Le categorie del dolo, del concorso di persone e dell’aberratio restano applicabili, ma devono confrontarsi con l’imprevedibilità parziale degli esiti algoritmici. Se un soggetto attiva un sistema generativo sapendo che potrebbe produrre contenuti illeciti, fino a che punto è configurabile il dolo? E quando, invece, si è di fronte a un eccesso non voluto?

 

La sfida consiste nel calibrare l’elemento soggettivo senza dilatarlo eccessivamente, ma senza neppure consentire facili schermi dietro la complessità tecnologica.

 

Il ruolo del diritto penale

Il diritto penale non può essere l’unico strumento di governo dell’intelligenza artificiale. Esso deve operare in modo integrato con: la regolazione amministrativa attraverso la previsione di standard tecnici, vigilanza esanzioni e la responsabilità civile. 

 

Il diritto penale rimane ultima ratio, chiamato a intervenire nei casi di violazioni gravi e rimproverabili. Accettare un certo grado di “ineffettività” è il prezzo da pagare per preservare i principi di legalità, colpevolezza e personalità della responsabilità.

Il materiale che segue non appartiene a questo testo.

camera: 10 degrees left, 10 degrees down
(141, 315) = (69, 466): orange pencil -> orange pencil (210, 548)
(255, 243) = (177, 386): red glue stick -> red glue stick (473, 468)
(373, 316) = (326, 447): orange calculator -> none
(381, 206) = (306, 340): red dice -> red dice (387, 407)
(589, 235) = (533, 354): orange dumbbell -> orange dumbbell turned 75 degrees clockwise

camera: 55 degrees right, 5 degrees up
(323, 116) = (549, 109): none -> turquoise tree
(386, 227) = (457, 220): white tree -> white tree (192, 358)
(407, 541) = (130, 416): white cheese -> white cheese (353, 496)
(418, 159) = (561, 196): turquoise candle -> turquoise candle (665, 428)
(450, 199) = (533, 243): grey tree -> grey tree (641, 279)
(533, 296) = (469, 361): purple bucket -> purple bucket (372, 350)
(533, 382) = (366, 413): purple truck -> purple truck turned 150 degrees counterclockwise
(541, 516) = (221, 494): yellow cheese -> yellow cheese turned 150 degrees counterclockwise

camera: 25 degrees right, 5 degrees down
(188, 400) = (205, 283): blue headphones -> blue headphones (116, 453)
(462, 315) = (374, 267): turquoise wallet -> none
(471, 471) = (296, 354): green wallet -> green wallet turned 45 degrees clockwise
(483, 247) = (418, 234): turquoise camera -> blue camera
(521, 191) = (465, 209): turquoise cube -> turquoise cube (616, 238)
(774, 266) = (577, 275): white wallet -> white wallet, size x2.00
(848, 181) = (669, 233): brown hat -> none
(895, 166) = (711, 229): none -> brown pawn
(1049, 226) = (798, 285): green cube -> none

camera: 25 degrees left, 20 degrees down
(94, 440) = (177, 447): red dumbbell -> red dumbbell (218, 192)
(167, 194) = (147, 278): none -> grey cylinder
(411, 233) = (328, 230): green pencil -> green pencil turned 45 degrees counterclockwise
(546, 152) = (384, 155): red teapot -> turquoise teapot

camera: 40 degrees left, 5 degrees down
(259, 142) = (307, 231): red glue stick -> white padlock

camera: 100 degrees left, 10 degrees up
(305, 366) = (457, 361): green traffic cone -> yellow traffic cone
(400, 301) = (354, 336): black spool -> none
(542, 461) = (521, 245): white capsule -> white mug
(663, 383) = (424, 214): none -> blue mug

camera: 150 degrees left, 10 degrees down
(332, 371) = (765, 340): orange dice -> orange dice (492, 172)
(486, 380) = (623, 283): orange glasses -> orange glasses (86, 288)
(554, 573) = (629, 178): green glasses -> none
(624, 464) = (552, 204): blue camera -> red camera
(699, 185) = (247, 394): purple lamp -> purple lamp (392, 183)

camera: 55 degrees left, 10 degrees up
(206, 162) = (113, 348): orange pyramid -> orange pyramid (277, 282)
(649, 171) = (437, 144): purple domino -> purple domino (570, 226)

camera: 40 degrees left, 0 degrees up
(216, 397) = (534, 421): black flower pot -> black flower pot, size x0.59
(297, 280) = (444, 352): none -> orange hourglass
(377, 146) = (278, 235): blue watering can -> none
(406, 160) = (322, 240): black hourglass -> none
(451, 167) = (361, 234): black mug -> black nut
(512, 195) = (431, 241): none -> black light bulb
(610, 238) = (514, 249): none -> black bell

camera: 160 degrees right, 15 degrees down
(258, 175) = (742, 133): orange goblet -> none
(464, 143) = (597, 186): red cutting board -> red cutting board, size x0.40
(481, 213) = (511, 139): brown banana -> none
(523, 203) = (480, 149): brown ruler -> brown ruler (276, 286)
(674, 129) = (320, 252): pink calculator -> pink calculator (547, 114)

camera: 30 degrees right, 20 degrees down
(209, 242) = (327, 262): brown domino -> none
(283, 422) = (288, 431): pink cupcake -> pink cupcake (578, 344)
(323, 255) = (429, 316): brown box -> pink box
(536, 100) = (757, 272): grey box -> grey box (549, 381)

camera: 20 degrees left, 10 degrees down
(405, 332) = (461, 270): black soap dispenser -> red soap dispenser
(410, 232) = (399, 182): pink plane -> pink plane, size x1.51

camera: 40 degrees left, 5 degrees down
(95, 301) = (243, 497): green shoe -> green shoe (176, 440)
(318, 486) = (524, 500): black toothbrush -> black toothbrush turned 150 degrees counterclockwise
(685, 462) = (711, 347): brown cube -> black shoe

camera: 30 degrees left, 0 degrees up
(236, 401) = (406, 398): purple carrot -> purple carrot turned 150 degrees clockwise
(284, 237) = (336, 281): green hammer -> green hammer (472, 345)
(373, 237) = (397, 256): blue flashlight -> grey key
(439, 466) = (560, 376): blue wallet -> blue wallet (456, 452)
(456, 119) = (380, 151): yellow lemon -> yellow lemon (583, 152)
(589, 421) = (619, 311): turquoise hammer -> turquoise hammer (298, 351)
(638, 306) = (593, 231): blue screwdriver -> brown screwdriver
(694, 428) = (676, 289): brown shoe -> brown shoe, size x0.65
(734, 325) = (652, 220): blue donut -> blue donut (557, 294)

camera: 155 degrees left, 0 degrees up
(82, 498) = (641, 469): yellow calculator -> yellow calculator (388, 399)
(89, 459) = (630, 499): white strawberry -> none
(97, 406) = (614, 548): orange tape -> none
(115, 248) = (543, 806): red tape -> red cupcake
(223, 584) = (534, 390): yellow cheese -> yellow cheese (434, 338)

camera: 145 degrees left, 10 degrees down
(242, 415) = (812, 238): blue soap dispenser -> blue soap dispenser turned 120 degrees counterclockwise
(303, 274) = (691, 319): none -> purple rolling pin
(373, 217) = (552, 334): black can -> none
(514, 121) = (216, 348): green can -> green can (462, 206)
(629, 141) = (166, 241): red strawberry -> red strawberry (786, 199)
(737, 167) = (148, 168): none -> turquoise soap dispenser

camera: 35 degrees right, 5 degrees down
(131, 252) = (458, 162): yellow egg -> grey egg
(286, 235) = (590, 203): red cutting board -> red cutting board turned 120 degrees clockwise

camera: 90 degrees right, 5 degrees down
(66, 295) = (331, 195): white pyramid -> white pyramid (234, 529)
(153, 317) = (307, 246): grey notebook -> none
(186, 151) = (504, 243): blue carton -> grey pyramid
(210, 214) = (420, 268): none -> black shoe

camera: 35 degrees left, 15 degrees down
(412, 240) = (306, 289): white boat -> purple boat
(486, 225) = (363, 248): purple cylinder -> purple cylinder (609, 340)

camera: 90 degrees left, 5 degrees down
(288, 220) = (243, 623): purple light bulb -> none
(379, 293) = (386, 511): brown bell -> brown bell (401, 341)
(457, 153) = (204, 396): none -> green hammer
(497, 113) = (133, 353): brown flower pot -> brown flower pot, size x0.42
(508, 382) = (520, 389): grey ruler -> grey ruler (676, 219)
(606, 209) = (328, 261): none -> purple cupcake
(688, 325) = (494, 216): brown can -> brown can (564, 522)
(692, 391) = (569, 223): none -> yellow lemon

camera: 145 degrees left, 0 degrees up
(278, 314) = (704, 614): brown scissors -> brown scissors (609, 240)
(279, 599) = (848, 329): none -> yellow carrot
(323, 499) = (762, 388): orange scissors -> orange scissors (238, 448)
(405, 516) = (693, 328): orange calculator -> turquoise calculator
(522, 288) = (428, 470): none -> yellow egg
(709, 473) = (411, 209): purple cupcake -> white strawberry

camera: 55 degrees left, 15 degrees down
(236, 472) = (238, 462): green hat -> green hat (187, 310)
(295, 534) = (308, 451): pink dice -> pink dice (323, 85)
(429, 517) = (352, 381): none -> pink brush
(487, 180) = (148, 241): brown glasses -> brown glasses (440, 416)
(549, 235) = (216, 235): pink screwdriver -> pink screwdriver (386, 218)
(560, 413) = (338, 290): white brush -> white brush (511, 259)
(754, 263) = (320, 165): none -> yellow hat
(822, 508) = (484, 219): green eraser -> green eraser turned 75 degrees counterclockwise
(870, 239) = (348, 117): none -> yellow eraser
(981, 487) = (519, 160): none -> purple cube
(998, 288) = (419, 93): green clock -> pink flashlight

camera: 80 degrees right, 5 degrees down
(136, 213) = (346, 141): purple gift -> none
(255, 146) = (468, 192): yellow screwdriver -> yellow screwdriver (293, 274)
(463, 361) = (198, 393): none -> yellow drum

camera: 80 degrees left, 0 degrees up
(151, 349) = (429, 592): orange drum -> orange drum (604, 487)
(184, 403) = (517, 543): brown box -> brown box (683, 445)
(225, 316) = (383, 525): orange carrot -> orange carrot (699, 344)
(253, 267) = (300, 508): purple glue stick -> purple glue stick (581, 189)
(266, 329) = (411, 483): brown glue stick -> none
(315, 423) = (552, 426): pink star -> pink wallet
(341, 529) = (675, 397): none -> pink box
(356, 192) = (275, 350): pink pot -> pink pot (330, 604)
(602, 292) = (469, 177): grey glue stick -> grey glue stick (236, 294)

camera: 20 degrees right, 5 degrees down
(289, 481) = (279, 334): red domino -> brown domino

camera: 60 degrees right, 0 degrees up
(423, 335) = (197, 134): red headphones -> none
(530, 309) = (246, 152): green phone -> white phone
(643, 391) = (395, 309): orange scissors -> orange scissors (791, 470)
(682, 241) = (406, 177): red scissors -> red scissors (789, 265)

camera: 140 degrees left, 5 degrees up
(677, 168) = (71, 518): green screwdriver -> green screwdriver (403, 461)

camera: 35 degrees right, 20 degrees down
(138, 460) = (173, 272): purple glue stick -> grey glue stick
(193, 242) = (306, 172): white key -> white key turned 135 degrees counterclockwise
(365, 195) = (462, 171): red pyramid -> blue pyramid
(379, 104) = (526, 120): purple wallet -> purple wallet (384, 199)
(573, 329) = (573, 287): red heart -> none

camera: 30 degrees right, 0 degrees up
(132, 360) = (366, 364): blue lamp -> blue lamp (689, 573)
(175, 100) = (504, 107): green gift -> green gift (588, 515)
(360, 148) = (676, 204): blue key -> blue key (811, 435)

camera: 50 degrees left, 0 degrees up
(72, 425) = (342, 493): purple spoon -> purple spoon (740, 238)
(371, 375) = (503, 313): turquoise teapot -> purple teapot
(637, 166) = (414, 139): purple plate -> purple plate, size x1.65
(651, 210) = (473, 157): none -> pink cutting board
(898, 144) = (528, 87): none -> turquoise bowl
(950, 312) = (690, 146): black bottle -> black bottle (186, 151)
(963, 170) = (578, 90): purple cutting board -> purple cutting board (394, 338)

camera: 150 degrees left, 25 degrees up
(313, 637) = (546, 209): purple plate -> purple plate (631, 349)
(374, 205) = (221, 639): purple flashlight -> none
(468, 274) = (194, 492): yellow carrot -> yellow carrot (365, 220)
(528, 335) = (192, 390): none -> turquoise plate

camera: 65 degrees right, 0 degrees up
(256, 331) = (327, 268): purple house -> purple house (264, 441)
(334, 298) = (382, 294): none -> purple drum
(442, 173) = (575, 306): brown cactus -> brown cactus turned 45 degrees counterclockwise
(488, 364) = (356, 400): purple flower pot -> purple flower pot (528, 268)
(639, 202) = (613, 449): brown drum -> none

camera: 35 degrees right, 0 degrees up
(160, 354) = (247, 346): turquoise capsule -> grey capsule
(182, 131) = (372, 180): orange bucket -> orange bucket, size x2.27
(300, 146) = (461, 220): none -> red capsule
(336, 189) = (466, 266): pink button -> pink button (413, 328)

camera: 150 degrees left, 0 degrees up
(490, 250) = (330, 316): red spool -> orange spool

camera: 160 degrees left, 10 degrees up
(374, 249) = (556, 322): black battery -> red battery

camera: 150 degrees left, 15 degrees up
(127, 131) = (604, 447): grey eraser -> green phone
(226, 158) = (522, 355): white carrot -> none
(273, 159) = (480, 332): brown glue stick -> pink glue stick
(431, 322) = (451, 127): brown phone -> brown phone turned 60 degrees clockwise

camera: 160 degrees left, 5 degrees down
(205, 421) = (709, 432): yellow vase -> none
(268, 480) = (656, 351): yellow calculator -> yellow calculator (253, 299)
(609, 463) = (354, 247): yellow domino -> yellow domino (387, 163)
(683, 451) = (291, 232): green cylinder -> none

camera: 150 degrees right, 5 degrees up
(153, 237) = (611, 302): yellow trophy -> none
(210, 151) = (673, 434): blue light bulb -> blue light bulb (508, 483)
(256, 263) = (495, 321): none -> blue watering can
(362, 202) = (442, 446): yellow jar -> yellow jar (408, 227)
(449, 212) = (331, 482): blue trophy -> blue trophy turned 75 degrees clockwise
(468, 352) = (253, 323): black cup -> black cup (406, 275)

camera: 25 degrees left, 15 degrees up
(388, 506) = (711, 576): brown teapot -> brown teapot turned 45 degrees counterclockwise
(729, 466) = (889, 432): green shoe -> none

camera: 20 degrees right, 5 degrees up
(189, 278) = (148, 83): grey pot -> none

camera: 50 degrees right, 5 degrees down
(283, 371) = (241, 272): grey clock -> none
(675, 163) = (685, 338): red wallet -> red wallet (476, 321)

In definitiva, l’intelligenza artificiale non impone di abbandonare le categorie penalistiche, ma di metterle alla prova, verificarne la tenuta e, se necessario, adattarle con prudenza. La vera sfida non è trovare necessariamente un colpevole “tecnologico”, ma costruire un sistema di responsabilità coerente con i valori costituzionali, capace di governare il rischio senza sacrificare le garanzie.